There have been concerns in Congress that providing large quantities of Stinger anti-aircraft missiles and Javelin anti-tank missiles to Ukraine is emptying U.S. stocks, but LaPlante said there are enough on hand and has previously said his organization is working to shorten lead times for replenishment orders.
The real challenge has been to not simply provide equipment as requested, but to anticipate what Ukraine will need and have it moving through the pipeline so it arrives in a timely manner, LaPlante noted.
For example, Ukraine needed different military equipment for its ongoing counteroffensive than in the early days of the conflict, when it was focused on holding ground and repelling advances.
Since then, it’s been an effort of matching provision of gear to “the consumption rate,” LaPLante said, and in some cases such as artillery, those rates approximate the consumption in World War II.
Once the Pentagon identifies an anticipated need, “you have to look at all the tools … [and] find the best one” to get the aid to Ukraine in a sensible way, he said. Sometimes, that will mean exercising authority Congress has given to buy new items for Ukraine and ship them directly, while at other times it means asking another country to buy or provide it.

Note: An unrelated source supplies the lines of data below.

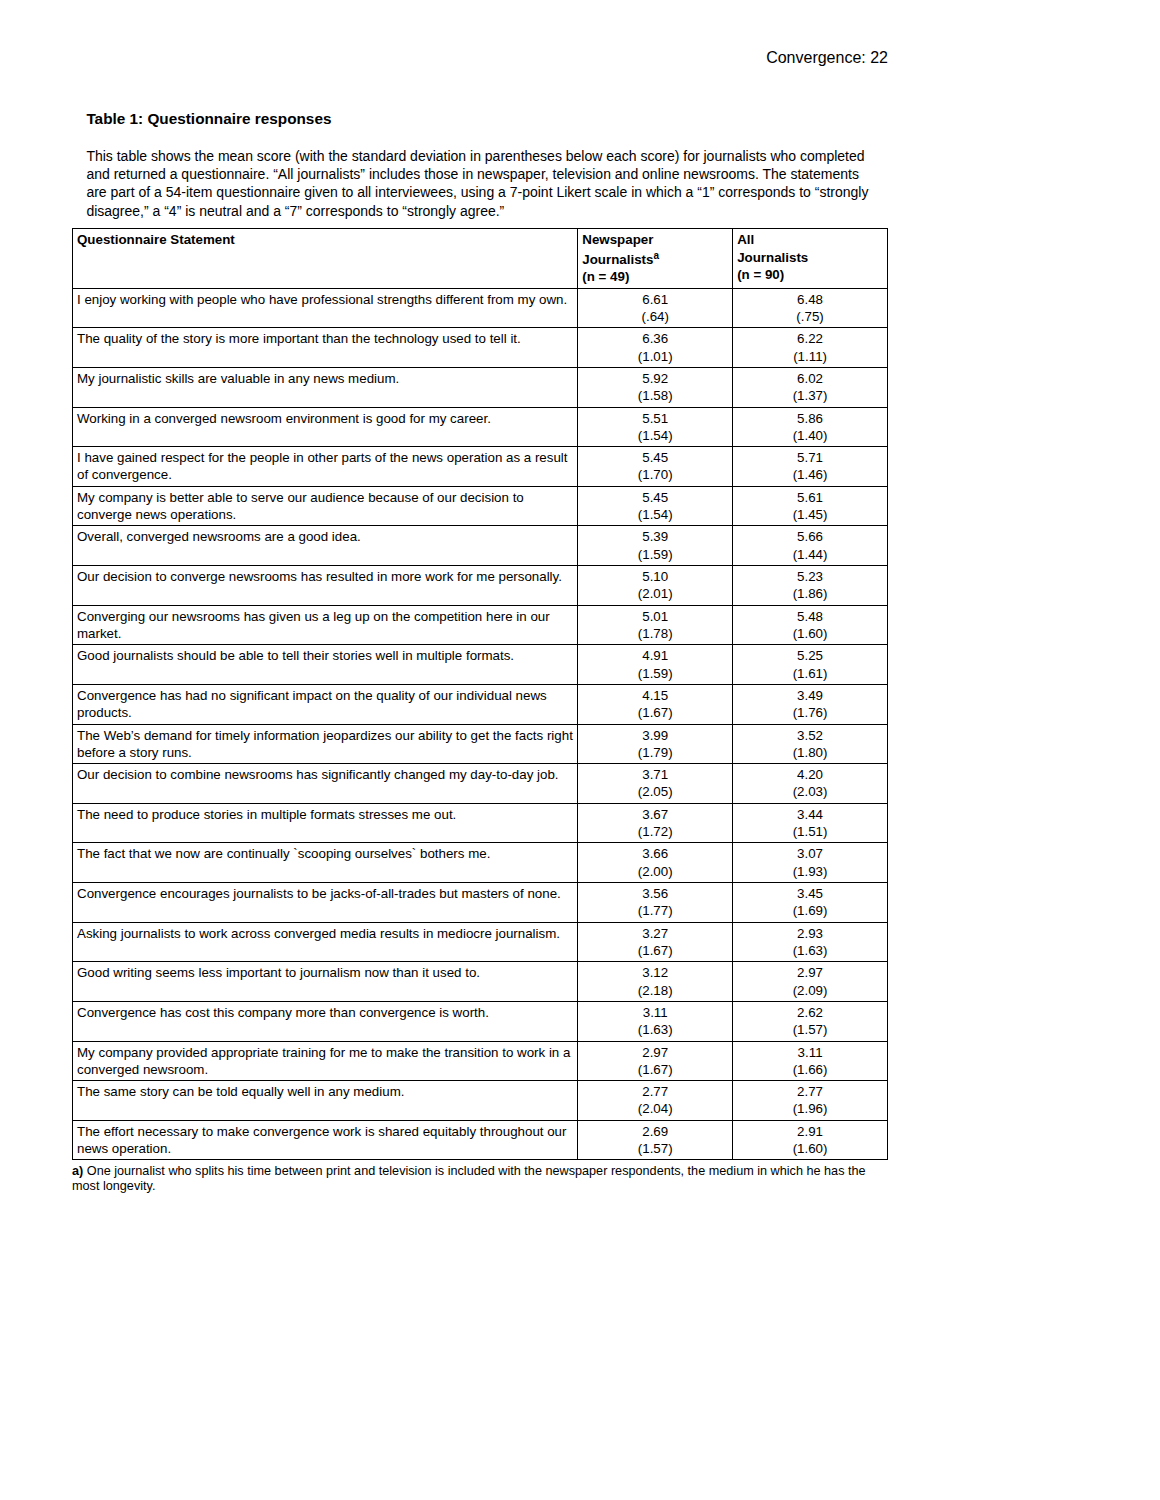Convergence: 22
Table 1: Questionnaire responses
This table shows the mean score (with the standard deviation in parentheses below each score) for journalists who completed and returned a questionnaire. “All journalists” includes those in newspaper, television and online newsrooms. The statements are part of a 54-item questionnaire given to all interviewees, using a 7-point Likert scale in which a “1” corresponds to “strongly disagree,” a “4” is neutral and a “7” corresponds to “strongly agree.”
| Questionnaire Statement | Newspaper Journalists a (n = 49) | All Journalists (n = 90) |
| --- | --- | --- |
| I enjoy working with people who have professional strengths different from my own. | 6.61 (.64) | 6.48 (.75) |
| The quality of the story is more important than the technology used to tell it. | 6.36 (1.01) | 6.22 (1.11) |
| My journalistic skills are valuable in any news medium. | 5.92 (1.58) | 6.02 (1.37) |
| Working in a converged newsroom environment is good for my career. | 5.51 (1.54) | 5.86 (1.40) |
| I have gained respect for the people in other parts of the news operation as a result of convergence. | 5.45 (1.70) | 5.71 (1.46) |
| My company is better able to serve our audience because of our decision to converge news operations. | 5.45 (1.54) | 5.61 (1.45) |
| Overall, converged newsrooms are a good idea. | 5.39 (1.59) | 5.66 (1.44) |
| Our decision to converge newsrooms has resulted in more work for me personally. | 5.10 (2.01) | 5.23 (1.86) |
| Converging our newsrooms has given us a leg up on the competition here in our market. | 5.01 (1.78) | 5.48 (1.60) |
| Good journalists should be able to tell their stories well in multiple formats. | 4.91 (1.59) | 5.25 (1.61) |
| Convergence has had no significant impact on the quality of our individual news products. | 4.15 (1.67) | 3.49 (1.76) |
| The Web’s demand for timely information jeopardizes our ability to get the facts right before a story runs. | 3.99 (1.79) | 3.52 (1.80) |
| Our decision to combine newsrooms has significantly changed my day-to-day job. | 3.71 (2.05) | 4.20 (2.03) |
| The need to produce stories in multiple formats stresses me out. | 3.67 (1.72) | 3.44 (1.51) |
| The fact that we now are continually `scooping ourselves` bothers me. | 3.66 (2.00) | 3.07 (1.93) |
| Convergence encourages journalists to be jacks-of-all-trades but masters of none. | 3.56 (1.77) | 3.45 (1.69) |
| Asking journalists to work across converged media results in mediocre journalism. | 3.27 (1.67) | 2.93 (1.63) |
| Good writing seems less important to journalism now than it used to. | 3.12 (2.18) | 2.97 (2.09) |
| Convergence has cost this company more than convergence is worth. | 3.11 (1.63) | 2.62 (1.57) |
| My company provided appropriate training for me to make the transition to work in a converged newsroom. | 2.97 (1.67) | 3.11 (1.66) |
| The same story can be told equally well in any medium. | 2.77 (2.04) | 2.77 (1.96) |
| The effort necessary to make convergence work is shared equitably throughout our news operation. | 2.69 (1.57) | 2.91 (1.60) |
a) One journalist who splits his time between print and television is included with the newspaper respondents, the medium in which he has the most longevity.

More broadly, LaPlante said there has been a mindset change in the U.S. defense industrial base as a result of the Ukraine war. In the past, U.S. stockpiles were geared toward short conflicts and not surges. That’s changed as think tanks and Pentagon wargamers expand the timescale of their exercises, to see what would happen if a conflict didn’t last a few weeks but a year or more, he said. When the timelines are extended, it usually leads to a shortage of precision guided munitions, especially at an intense level of effort, he said.
Although this has shown up in some previous wargames, “we didn’t budget to it,” LaPLante said, and he acknowledged that munitions have frequently been the account that gets cut when budgets tighten. Moreover, during the 20 years the U.S. was fighting in Afghanistan and Iraq, there was a tendency to produce the minimum of high-end weapons needed for peer conflict.

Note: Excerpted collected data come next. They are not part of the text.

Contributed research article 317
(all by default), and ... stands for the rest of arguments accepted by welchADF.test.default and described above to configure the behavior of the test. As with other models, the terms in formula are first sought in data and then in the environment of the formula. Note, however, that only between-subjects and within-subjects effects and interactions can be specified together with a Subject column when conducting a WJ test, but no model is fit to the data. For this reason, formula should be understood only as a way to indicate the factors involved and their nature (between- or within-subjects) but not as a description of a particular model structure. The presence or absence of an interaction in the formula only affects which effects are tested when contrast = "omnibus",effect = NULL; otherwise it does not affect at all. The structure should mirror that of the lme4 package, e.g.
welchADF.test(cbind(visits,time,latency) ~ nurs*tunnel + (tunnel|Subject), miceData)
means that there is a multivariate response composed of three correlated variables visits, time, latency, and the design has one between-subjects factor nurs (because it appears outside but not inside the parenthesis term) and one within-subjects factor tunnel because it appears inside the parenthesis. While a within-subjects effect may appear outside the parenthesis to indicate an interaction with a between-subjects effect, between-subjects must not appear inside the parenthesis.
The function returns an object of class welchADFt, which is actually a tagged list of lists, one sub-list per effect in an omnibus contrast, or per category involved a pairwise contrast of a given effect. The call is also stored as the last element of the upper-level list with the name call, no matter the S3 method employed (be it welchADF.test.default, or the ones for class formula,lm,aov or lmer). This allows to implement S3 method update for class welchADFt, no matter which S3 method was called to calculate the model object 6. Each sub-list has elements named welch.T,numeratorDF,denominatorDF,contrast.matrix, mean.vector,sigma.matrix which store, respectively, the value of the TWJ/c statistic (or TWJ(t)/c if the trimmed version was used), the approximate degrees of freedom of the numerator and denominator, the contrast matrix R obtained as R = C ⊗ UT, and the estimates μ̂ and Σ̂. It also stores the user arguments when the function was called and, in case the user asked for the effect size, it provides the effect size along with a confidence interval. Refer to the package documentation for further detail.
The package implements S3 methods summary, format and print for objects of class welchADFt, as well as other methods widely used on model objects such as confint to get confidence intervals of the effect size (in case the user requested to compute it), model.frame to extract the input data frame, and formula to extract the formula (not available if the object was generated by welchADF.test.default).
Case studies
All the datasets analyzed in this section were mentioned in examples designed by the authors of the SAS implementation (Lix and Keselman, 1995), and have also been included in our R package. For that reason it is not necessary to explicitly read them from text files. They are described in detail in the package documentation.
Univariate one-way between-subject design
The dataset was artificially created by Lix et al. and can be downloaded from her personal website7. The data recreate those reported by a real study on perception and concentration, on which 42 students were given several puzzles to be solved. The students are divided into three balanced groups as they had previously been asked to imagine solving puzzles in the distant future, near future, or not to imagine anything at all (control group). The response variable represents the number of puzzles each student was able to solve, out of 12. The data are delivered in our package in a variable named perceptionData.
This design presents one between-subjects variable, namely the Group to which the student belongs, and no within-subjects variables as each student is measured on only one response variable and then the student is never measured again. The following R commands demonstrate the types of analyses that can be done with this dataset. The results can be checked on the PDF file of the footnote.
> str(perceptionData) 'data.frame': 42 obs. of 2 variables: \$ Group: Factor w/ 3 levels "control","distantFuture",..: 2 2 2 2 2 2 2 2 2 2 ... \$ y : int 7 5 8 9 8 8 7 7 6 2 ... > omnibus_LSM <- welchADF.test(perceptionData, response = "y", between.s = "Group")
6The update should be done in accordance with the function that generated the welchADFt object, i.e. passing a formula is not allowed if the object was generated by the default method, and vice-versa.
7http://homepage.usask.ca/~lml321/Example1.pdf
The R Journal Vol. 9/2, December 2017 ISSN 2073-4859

The push now is to do more multiyear procurements, and LaPlante said that shows industry they can safely invest in expanding capacity.

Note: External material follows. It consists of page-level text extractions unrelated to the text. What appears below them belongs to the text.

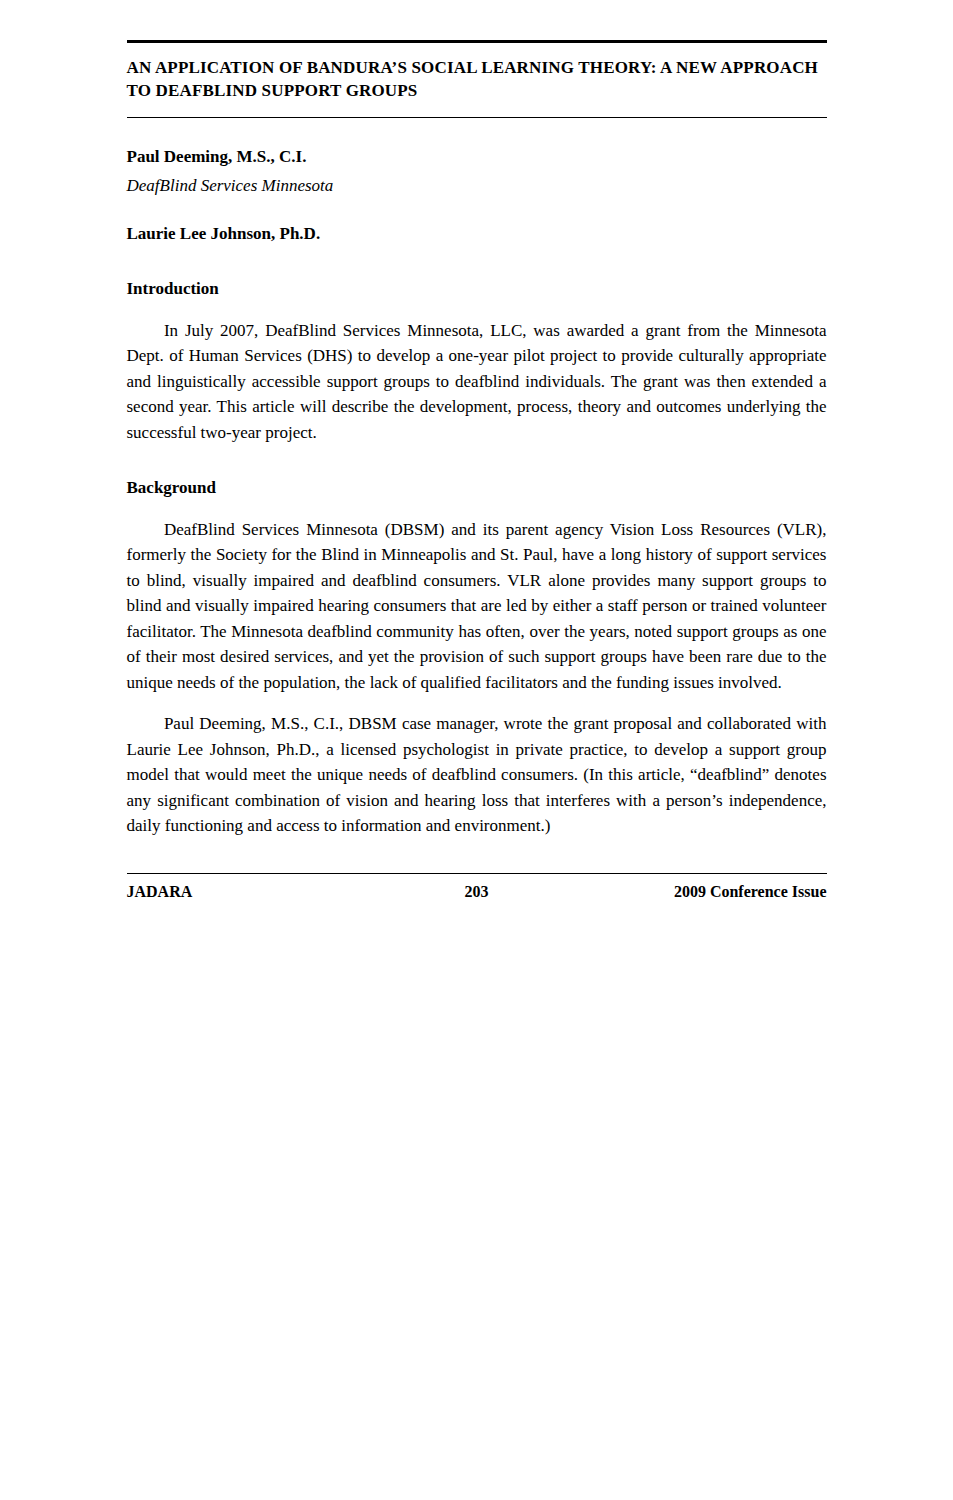An Application of Bandura’s Social Learning Theory: A New Approach to DeafBlind Support Groups
Paul Deeming, M.S., C.I.
DeafBlind Services Minnesota
Laurie Lee Johnson, Ph.D.
Introduction
In July 2007, DeafBlind Services Minnesota, LLC, was awarded a grant from the Minnesota Dept. of Human Services (DHS) to develop a one-year pilot project to provide culturally appropriate and linguistically accessible support groups to deafblind individuals. The grant was then extended a second year. This article will describe the development, process, theory and outcomes underlying the successful two-year project.
Background
DeafBlind Services Minnesota (DBSM) and its parent agency Vision Loss Resources (VLR), formerly the Society for the Blind in Minneapolis and St. Paul, have a long history of support services to blind, visually impaired and deafblind consumers. VLR alone provides many support groups to blind and visually impaired hearing consumers that are led by either a staff person or trained volunteer facilitator. The Minnesota deafblind community has often, over the years, noted support groups as one of their most desired services, and yet the provision of such support groups have been rare due to the unique needs of the population, the lack of qualified facilitators and the funding issues involved.
Paul Deeming, M.S., C.I., DBSM case manager, wrote the grant proposal and collaborated with Laurie Lee Johnson, Ph.D., a licensed psychologist in private practice, to develop a support group model that would meet the unique needs of deafblind consumers. (In this article, “deafblind” denotes any significant combination of vision and hearing loss that interferes with a person’s independence, daily functioning and access to information and environment.)
JADARA 203 2009 Conference Issue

Congress has given “tremendous support” in provisioning Ukraine, LaPlante asserted, although it’s taken “a lot of education” with some members. He expressed optimism that support will continue.
A new wrinkle in the aid to Ukraine will be sustainment, LaPlante said. The M1 Abrams tanks being provided to Ukraine “won’t work” in a few weeks if they don’t undergo certain kinds of maintenance. The U.S. can’t put its own troops on the battlefield and doesn’t want to expose contractors to that risk either, so LaPlante said the U.S. is increasingly turning to “tele-maintenance,” wherein contractors or Army personnel walk Ukrainian maintainers through the process remotely.
What’s being learned is applicable to how the U.S. may sustain equipment in future conflicts, as tele-maintenance will make it possible to reduce the forward footprint of troops and contractors.
All in all, LaPlante said the defense enterprise has done a “remarkable” job in streamlining processes to get Ukraine the gear it needs in a timely manner. Configuring the M1 tanks in a way that was acceptable to the Army—removing some gear considered too sensitive to risk Russia gaining access to it—normally takes a year and a half, LaPlante said, but the Army managed it in six months.